General Discussion
In reply to the discussion: Okay, no spanking. I get that but what's this dad suppose to do? [View all]zazen
(2,978 posts)The physical time out thing never worked for us. There was no way to hold my child in time-out without getting injured myself (I still take meds for an injury I got them when it flares, 15 years later. That little maniac is doing quite well at an Ivy League college today, btw.) People who aren't there say you can just carry them to their room. Trying to carry a 40-80 lb wild animal to a room without injuring them just in the act of protecting yourself is very hard.
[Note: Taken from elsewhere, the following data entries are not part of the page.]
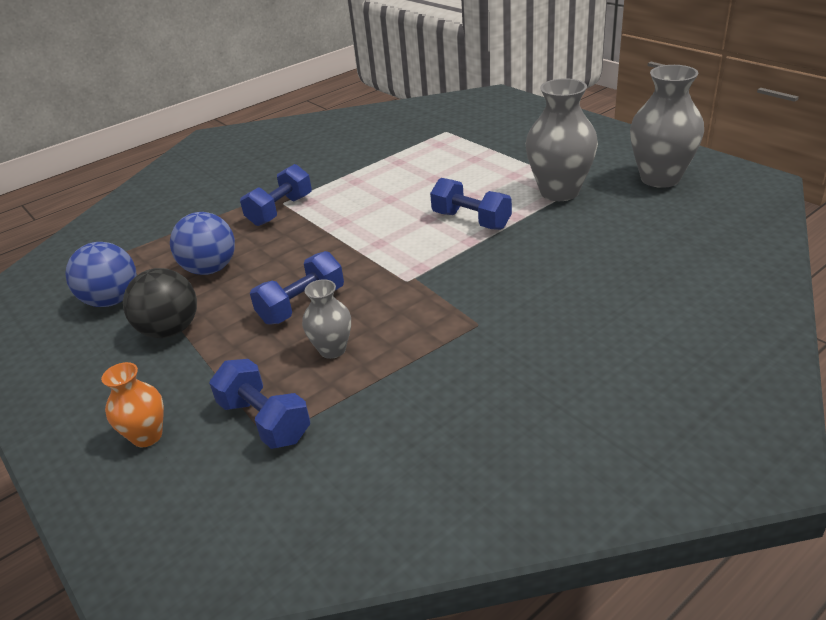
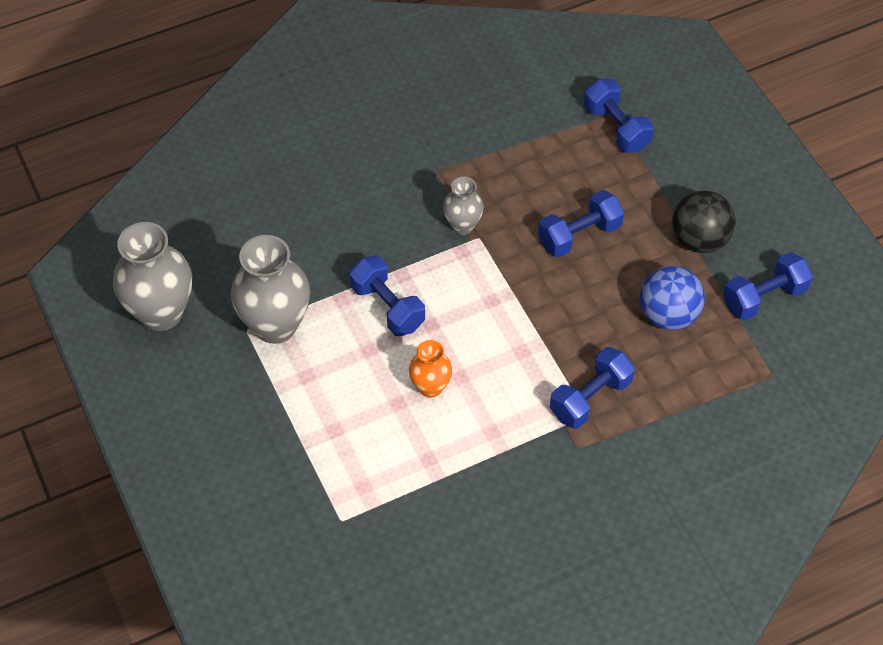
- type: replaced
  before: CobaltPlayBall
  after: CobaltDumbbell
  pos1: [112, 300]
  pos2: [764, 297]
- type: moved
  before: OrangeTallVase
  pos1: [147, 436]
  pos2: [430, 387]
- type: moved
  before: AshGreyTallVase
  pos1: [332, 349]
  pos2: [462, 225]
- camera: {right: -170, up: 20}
I was at least covered in bruises.
Different things worked with different kids, and consistency was critical in taking away privileges (which was difficult, as I was the heavy), but of course, number one was recognizing and then intervening before escalation. Once escalation is there, whatever we could do to extinguish the behavior without enabling it (usually ignoring) was necessary, before approaching it later with much more positive, validating strategies that also set limits. That's a book so I won't elaborate on that one.
One thing I did find--and it might sound awful and shame-based to some--when all else failed was to tell them this was inappropriate behavior that they wouldn't show to their teachers or friends, and that I was going to film it so that I had a record of it. One parent I knew actually ran around the house following his daughter with a camera while she screamed and raved and she ended up laughing at the end of it. The thing is, if they care enough about their reputation at school, then they're capable of controlling their behavior at home. If they don't care, you have another (and bigger) problem, because they may have some issues where they really can't control themselves yet.
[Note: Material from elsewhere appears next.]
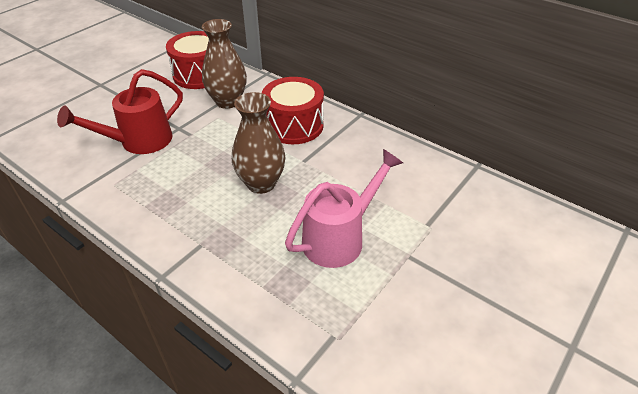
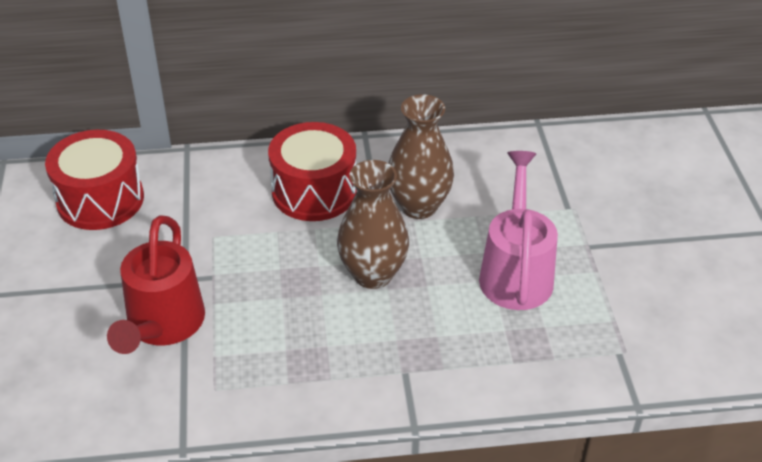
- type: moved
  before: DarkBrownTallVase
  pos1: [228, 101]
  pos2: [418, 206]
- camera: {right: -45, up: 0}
But when I saw out of control behavior at home and controlled behavior there, I knew that I had leverage. Also, there's something about "film" that says accountability--and it gives them a neofrontal cortex kind-of sense of how they might appear to others. Maybe people used "God" like that in another era. I believe in a Higher Power personally, but we weren't a Christian church-going family so I didn't have the whole social apparatus of that to reinforce the rules, which in earlier days helped I'm sure.
As much as I can't stand being saturated with "screens" and despise how social media has directly screwed with my daughters' lives, this is one way I can harness easy video capability on an iPhone for my own advantage. Again, it needs to be used in a context of therapeutic understanding of appropriate boundaries and stuff, but it may help to de-escalate a tantrum in a pinch.
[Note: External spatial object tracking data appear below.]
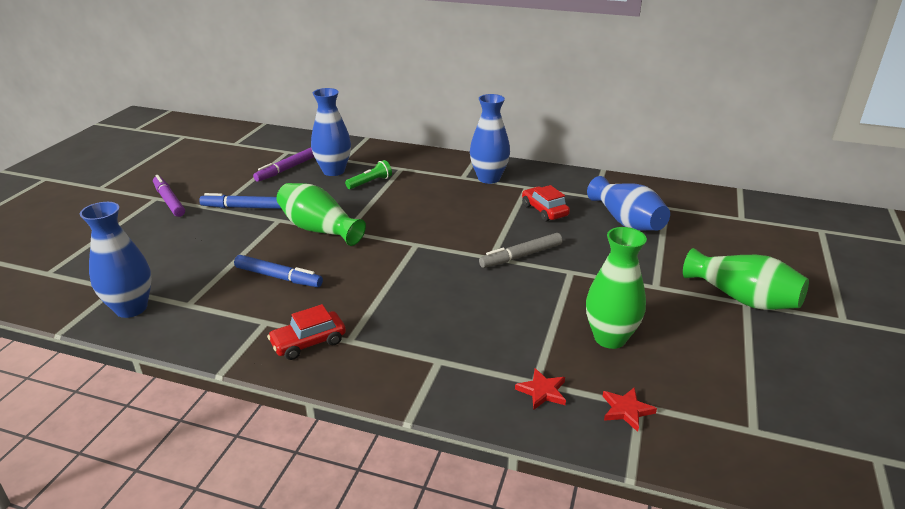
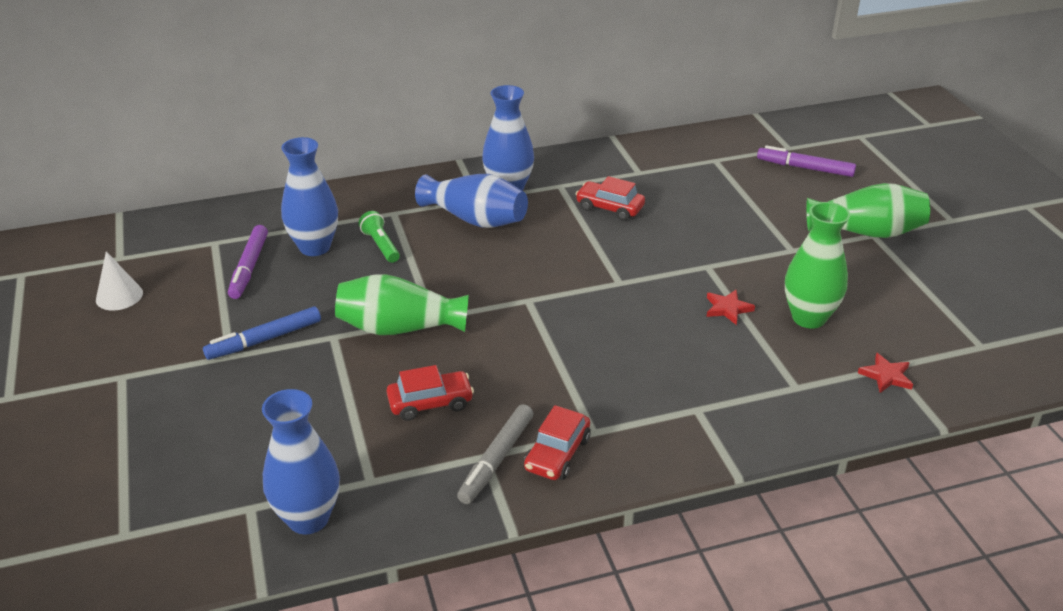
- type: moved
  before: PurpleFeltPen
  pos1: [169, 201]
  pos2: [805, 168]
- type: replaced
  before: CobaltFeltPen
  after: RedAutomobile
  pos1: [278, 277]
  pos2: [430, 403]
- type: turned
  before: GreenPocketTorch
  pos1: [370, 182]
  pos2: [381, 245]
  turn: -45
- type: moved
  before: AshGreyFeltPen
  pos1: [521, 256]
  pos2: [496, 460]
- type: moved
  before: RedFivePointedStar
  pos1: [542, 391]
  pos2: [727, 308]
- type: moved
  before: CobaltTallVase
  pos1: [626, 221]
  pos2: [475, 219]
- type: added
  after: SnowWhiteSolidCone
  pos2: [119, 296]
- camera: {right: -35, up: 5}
If nothing else, it's diagnostic. Like I said, if they really give a crap, that's telling. That means they have a lot more control of their behavior than they're letting on.
Both my kids are strong, poised, successful, personable, accomplished young feminists now--but they were hell on wheels for the first 10 years. Both of em. I think spunk is a good thing--if channeled well, it'll keep them from being pushovers as adults. That's the hope, anyway. I'm hoping for a thank-you on my death-bed.